_Exercise brief_: Nothing but the lines from the one containing "which leads to" through the final line of the listing should appear in the answer, each exactly as written.
*** Opening Data extracts ***
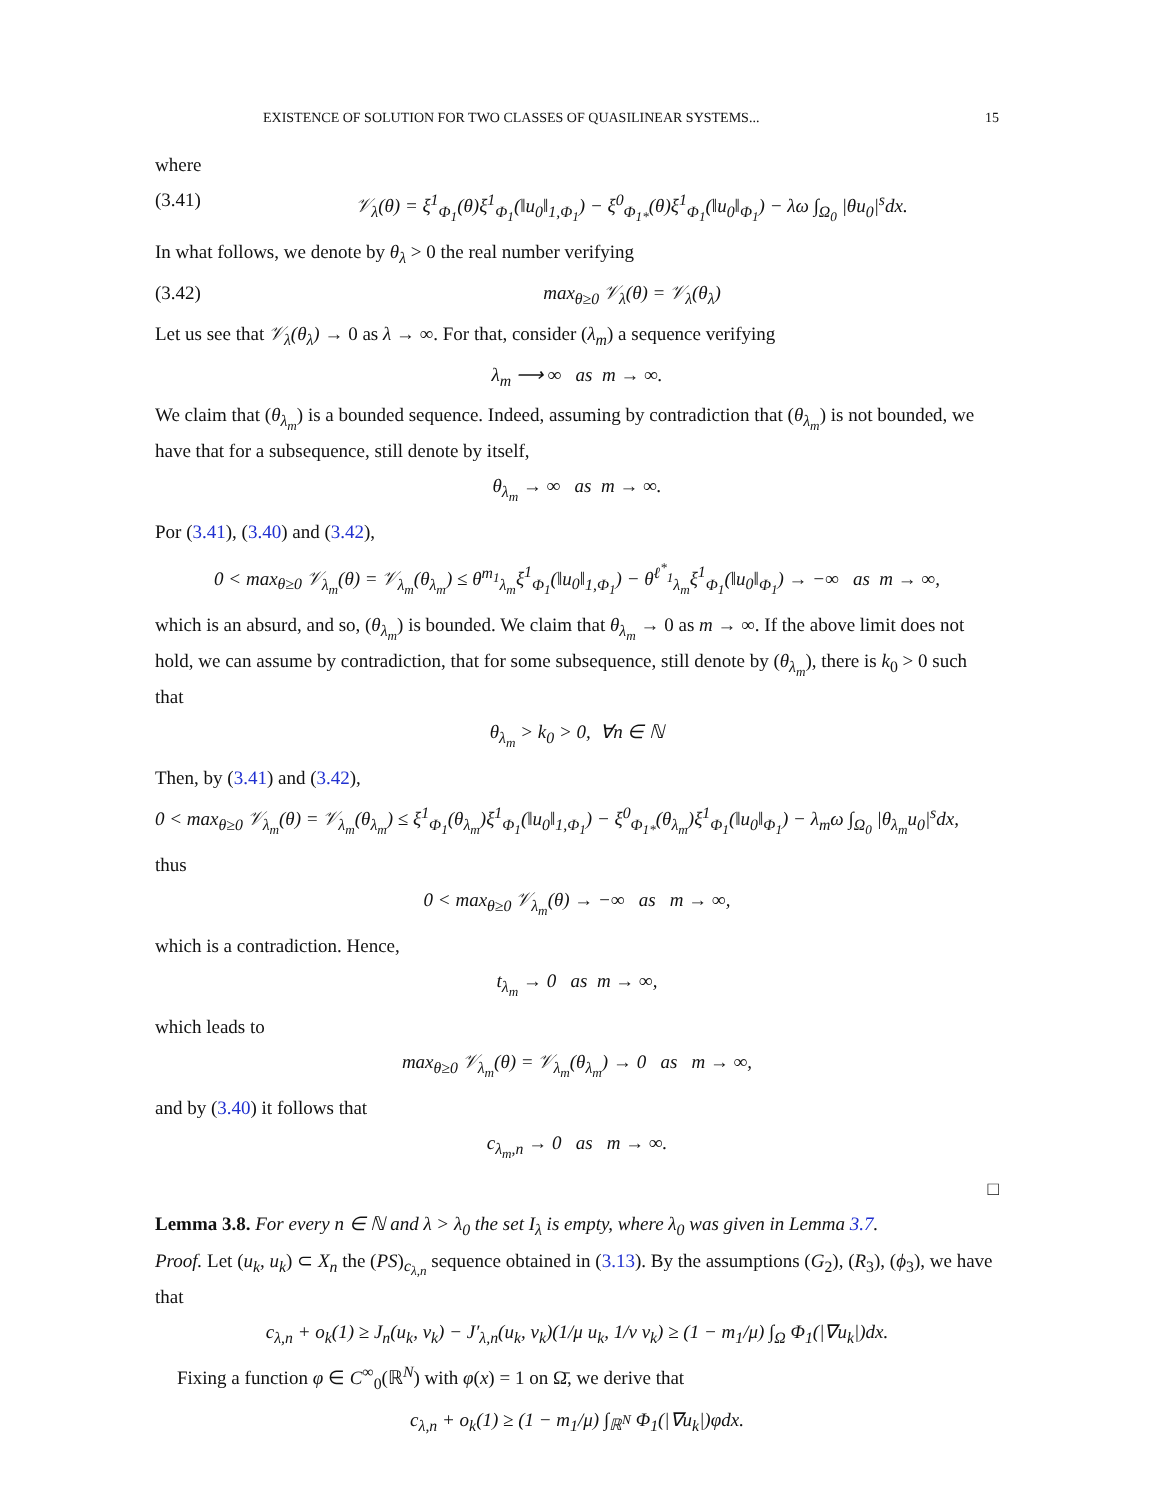EXISTENCE OF SOLUTION FOR TWO CLASSES OF QUASILINEAR SYSTEMS... 15
where
(3.41) 𝒱<sub>λ</sub>(θ) = ξ<sup>1</sup><sub>Φ<sub>1</sub></sub>(θ)ξ<sup>1</sup><sub>Φ<sub>1</sub></sub>(‖u<sub>0</sub>‖<sub>1,Φ<sub>1</sub></sub>) − ξ<sup>0</sup><sub>Φ<sub>1*</sub></sub>(θ)ξ<sup>1</sup><sub>Φ<sub>1</sub></sub>(‖u<sub>0</sub>‖<sub>Φ<sub>1</sub></sub>) − λω ∫<sub>Ω<sub>0</sub></sub> |θu<sub>0</sub>|<sup>s</sup>dx.
In what follows, we denote by θ<sub>λ</sub> > 0 the real number verifying
(3.42) max<sub>θ≥0</sub> 𝒱<sub>λ</sub>(θ) = 𝒱<sub>λ</sub>(θ<sub>λ</sub>)
Let us see that 𝒱<sub>λ</sub>(θ<sub>λ</sub>) → 0 as λ → ∞. For that, consider (λ<sub>m</sub>) a sequence verifying
λ<sub>m</sub> ⟶ ∞ as m → ∞.
We claim that (θ<sub>λ<sub>m</sub></sub>) is a bounded sequence. Indeed, assuming by contradiction that (θ<sub>λ<sub>m</sub></sub>) is not bounded, we have that for a subsequence, still denote by itself,
θ<sub>λ<sub>m</sub></sub> → ∞ as m → ∞.
Por (3.41), (3.40) and (3.42),
0 < max<sub>θ≥0</sub> 𝒱<sub>λ<sub>m</sub></sub>(θ) = 𝒱<sub>λ<sub>m</sub></sub>(θ<sub>λ<sub>m</sub></sub>) ≤ θ<sup>m<sub>1</sub></sup><sub>λ<sub>m</sub></sub>ξ<sup>1</sup><sub>Φ<sub>1</sub></sub>(‖u<sub>0</sub>‖<sub>1,Φ<sub>1</sub></sub>) − θ<sup>ℓ<sup>*</sup><sub>1</sub></sup><sub>λ<sub>m</sub></sub>ξ<sup>1</sup><sub>Φ<sub>1</sub></sub>(‖u<sub>0</sub>‖<sub>Φ<sub>1</sub></sub>) → −∞ as m → ∞,
which is an absurd, and so, (θ<sub>λ<sub>m</sub></sub>) is bounded. We claim that θ<sub>λ<sub>m</sub></sub> → 0 as m → ∞. If the above limit does not hold, we can assume by contradiction, that for some subsequence, still denote by (θ<sub>λ<sub>m</sub></sub>), there is k<sub>0</sub> > 0 such that
θ<sub>λ<sub>m</sub></sub> > k<sub>0</sub> > 0, ∀n ∈ ℕ
Then, by (3.41) and (3.42),
0 < max<sub>θ≥0</sub> 𝒱<sub>λ<sub>m</sub></sub>(θ) = 𝒱<sub>λ<sub>m</sub></sub>(θ<sub>λ<sub>m</sub></sub>) ≤ ξ<sup>1</sup><sub>Φ<sub>1</sub></sub>(θ<sub>λ<sub>m</sub></sub>)ξ<sup>1</sup><sub>Φ<sub>1</sub></sub>(‖u<sub>0</sub>‖<sub>1,Φ<sub>1</sub></sub>) − ξ<sup>0</sup><sub>Φ<sub>1*</sub></sub>(θ<sub>λ<sub>m</sub></sub>)ξ<sup>1</sup><sub>Φ<sub>1</sub></sub>(‖u<sub>0</sub>‖<sub>Φ<sub>1</sub></sub>) − λ<sub>m</sub>ω ∫<sub>Ω<sub>0</sub></sub> |θ<sub>λ<sub>m</sub></sub>u<sub>0</sub>|<sup>s</sup>dx,
thus
0 < max<sub>θ≥0</sub> 𝒱<sub>λ<sub>m</sub></sub>(θ) → −∞ as m → ∞,
which is a contradiction. Hence,
t<sub>λ<sub>m</sub></sub> → 0 as m → ∞,
which leads to
max<sub>θ≥0</sub> 𝒱<sub>λ<sub>m</sub></sub>(θ) = 𝒱<sub>λ<sub>m</sub></sub>(θ<sub>λ<sub>m</sub></sub>) → 0 as m → ∞,
and by (3.40) it follows that
c<sub>λ<sub>m</sub>,n</sub> → 0 as m → ∞.
□
Lemma 3.8. For every n ∈ ℕ and λ > λ<sub>0</sub> the set I<sub>λ</sub> is empty, where λ<sub>0</sub> was given in Lemma 3.7.
Proof. Let (u<sub>k</sub>, u<sub>k</sub>) ⊂ X<sub>n</sub> the (PS)<sub>c<sub>λ,n</sub></sub> sequence obtained in (3.13). By the assumptions (G<sub>2</sub>), (R<sub>3</sub>), (ϕ<sub>3</sub>), we have that
c<sub>λ,n</sub> + o<sub>k</sub>(1) ≥ J<sub>n</sub>(u<sub>k</sub>, v<sub>k</sub>) − J′<sub>λ,n</sub>(u<sub>k</sub>, v<sub>k</sub>)(1/μ u<sub>k</sub>, 1/ν v<sub>k</sub>) ≥ (1 − m<sub>1</sub>/μ) ∫<sub>Ω</sub> Φ<sub>1</sub>(|∇u<sub>k</sub>|)dx.
Fixing a function φ ∈ C<sup>∞</sup><sub>0</sub>(ℝ<sup>N</sup>) with φ(x) = 1 on Ω̄, we derive that
c<sub>λ,n</sub> + o<sub>k</sub>(1) ≥ (1 − m<sub>1</sub>/μ) ∫<sub>ℝ<sup>N</sup></sub> Φ<sub>1</sub>(|∇u<sub>k</sub>|)φdx.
*** Closing Data extracts ***
_Solution for this task_:
which leads to
max<sub>θ≥0</sub> 𝒱<sub>λ<sub>m</sub></sub>(θ) = 𝒱<sub>λ<sub>m</sub></sub>(θ<sub>λ<sub>m</sub></sub>) → 0 as m → ∞,
and by (3.40) it follows that
c<sub>λ<sub>m</sub>,n</sub> → 0 as m → ∞.
□
Lemma 3.8. For every n ∈ ℕ and λ > λ<sub>0</sub> the set I<sub>λ</sub> is empty, where λ<sub>0</sub> was given in Lemma 3.7.
Proof. Let (u<sub>k</sub>, u<sub>k</sub>) ⊂ X<sub>n</sub> the (PS)<sub>c<sub>λ,n</sub></sub> sequence obtained in (3.13). By the assumptions (G<sub>2</sub>), (R<sub>3</sub>), (ϕ<sub>3</sub>), we have that
c<sub>λ,n</sub> + o<sub>k</sub>(1) ≥ J<sub>n</sub>(u<sub>k</sub>, v<sub>k</sub>) − J′<sub>λ,n</sub>(u<sub>k</sub>, v<sub>k</sub>)(1/μ u<sub>k</sub>, 1/ν v<sub>k</sub>) ≥ (1 − m<sub>1</sub>/μ) ∫<sub>Ω</sub> Φ<sub>1</sub>(|∇u<sub>k</sub>|)dx.
Fixing a function φ ∈ C<sup>∞</sup><sub>0</sub>(ℝ<sup>N</sup>) with φ(x) = 1 on Ω̄, we derive that
c<sub>λ,n</sub> + o<sub>k</sub>(1) ≥ (1 − m<sub>1</sub>/μ) ∫<sub>ℝ<sup>N</sup></sub> Φ<sub>1</sub>(|∇u<sub>k</sub>|)φdx.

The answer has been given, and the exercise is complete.